Colman Domingo is preparing to make his scandalous film directorial debut.
The 54-year-old Emmy-winning Belizean-Guatemalan American actor and activist will make his film directorial debut in Scandalous, a fast-tracked Miramax drama about the clandestine love affair between film star Kim Novak and singer/dancer and film star Sammy Davis Jr. in 1957.
Sydney Sweeney will play Novak, and David Jonsson will play Davis.
The plan is to shoot the film — imagine a film about classic Hollywood being shot in Los Angeles — when Domingo and Sweeney complete Season 3 of the HBO series Euphoria.
Much the way she did with the sleeper hit Anyone But You, Sweeney was active in putting this one together and she’ll be a producer along with Tani Cohen and Bobby Rock, with Jon Levin executive producing.
Matthew Fantaci wrote the script.
Before he became Miramax CEO, Jon Glickman originated the project at Panoramic, and remained high on it.

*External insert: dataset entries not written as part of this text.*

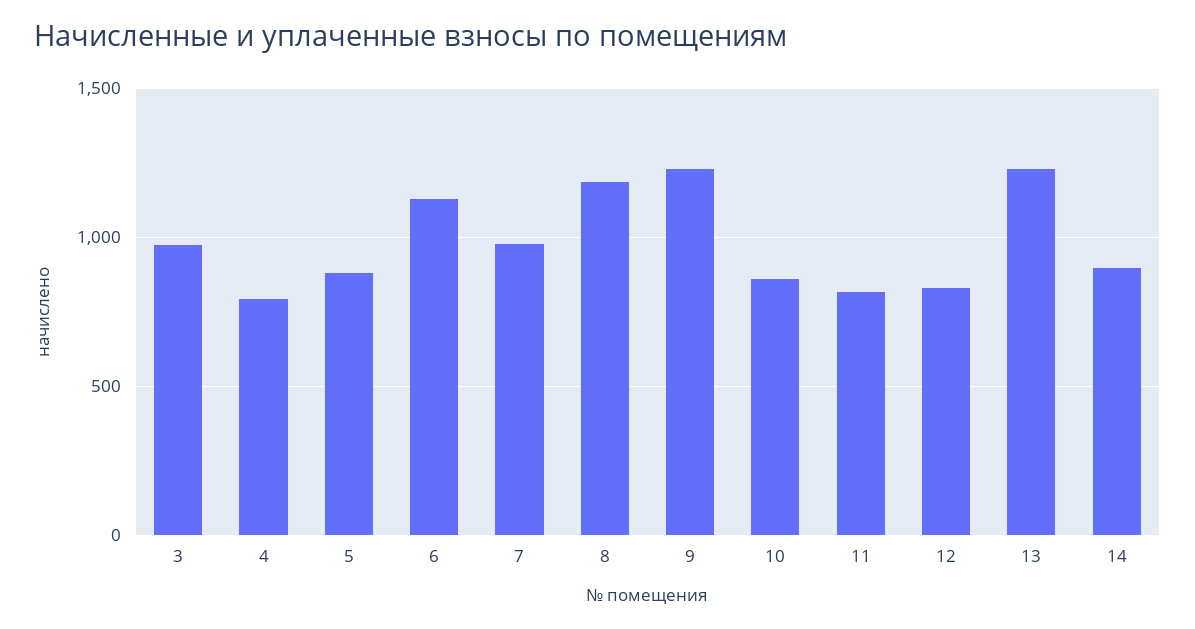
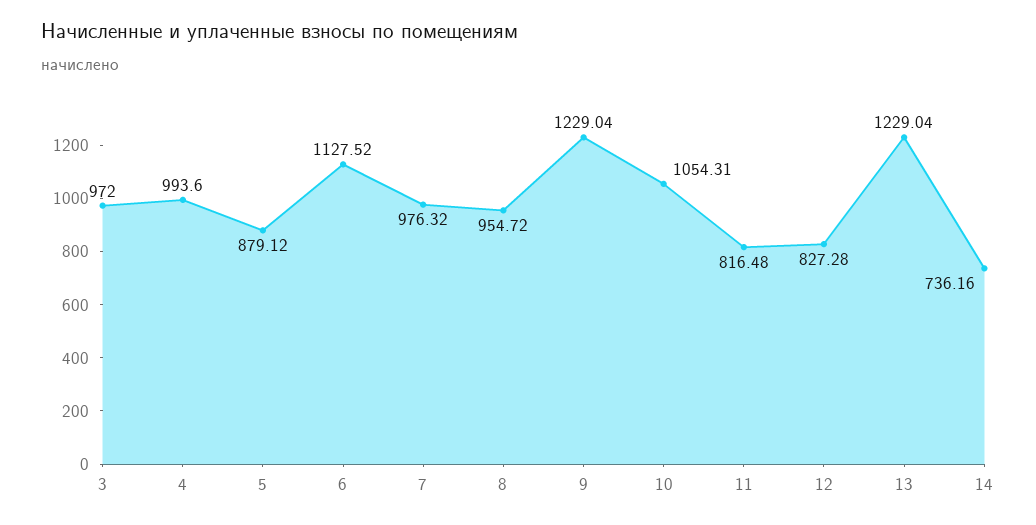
  {
    "3": 972,
-   "4": 800,
+   "4": 993.6,
    "5": 879.12,
    "6": 1127.52,
    "7": 976.32,
-   "8": 1200,
+   "8": 954.72,
    "9": 1229.04,
-   "10": 850,
+   "10": 1054.31,
    "11": 816.48,
    "12": 827.28,
    "13": 1229.04,
-   "14": 900
+   "14": 736.16
  }

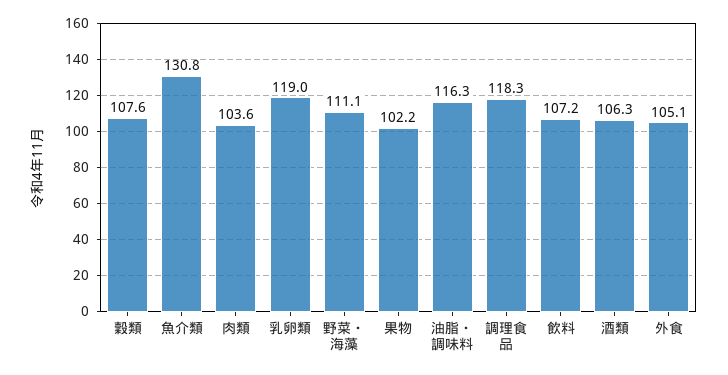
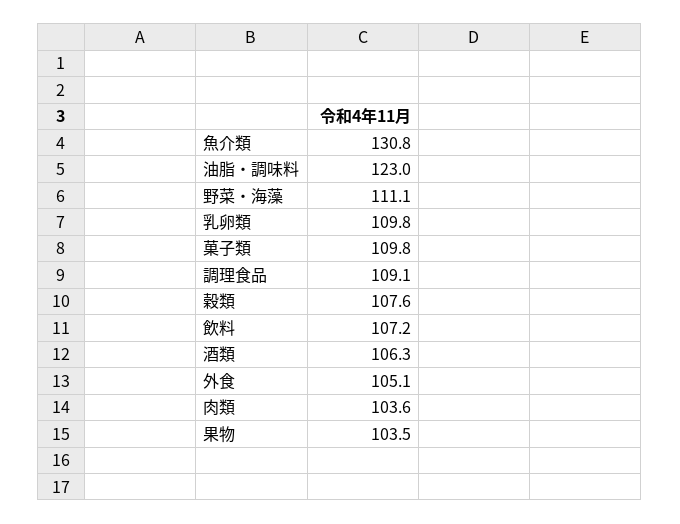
  {
    "穀類": 107.6,
    "魚介類": 130.8,
    "肉類": 103.6,
-   "乳卵類": 119,
+   "乳卵類": 109.8,
    "野菜・海藻": 111.1,
-   "果物": 102.2,
+   "果物": 103.5,
-   "油脂・調味料": 116.3,
+   "油脂・調味料": 123,
-   "調理食品": 118.3,
+   "調理食品": 109.1,
    "飲料": 107.2,
    "酒類": 106.3,
-   "外食": 105.1
+   "外食": 105.1,
+   "菓子類": 109.8
  }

Novak, star of Vertigo, and Rat Pack member Davis were at the peak of star power when they met while guests on The Steve Allen Show. They fell hard for each other, but as rumors spread, the rampant racism in America threatened to derail their careers. Novak experienced the ire of Harry Cohn, the Columbia Pictures chief who had the actress under contract. Their covert affair became big news when a Chicago gossip columnist in early 1958 wrote a detailed account of their relationship, including their plans to marry. This despite their denials. Davis nine days later married a Black chorus girl named Loray White.
Domingo is coming off acclaimed turns in Rustin and Sing Sing, and he’s also working on a film about Nat King Cole that he would star in and direct.
He has directed television in the past and he’s currently in production on Netflix and Tina Fey’s The Four Seasons and he has the Netflix limited series The Madness. He also plays Joe Jackson in the Michael Jackson biopic Michael.
Lights Out: Nat King Cole, which Domingo wrote with director Patricia McGregor, will premiere at New York Theater Workshop in the spring, after it premiered at the Geffen Theater in 2019.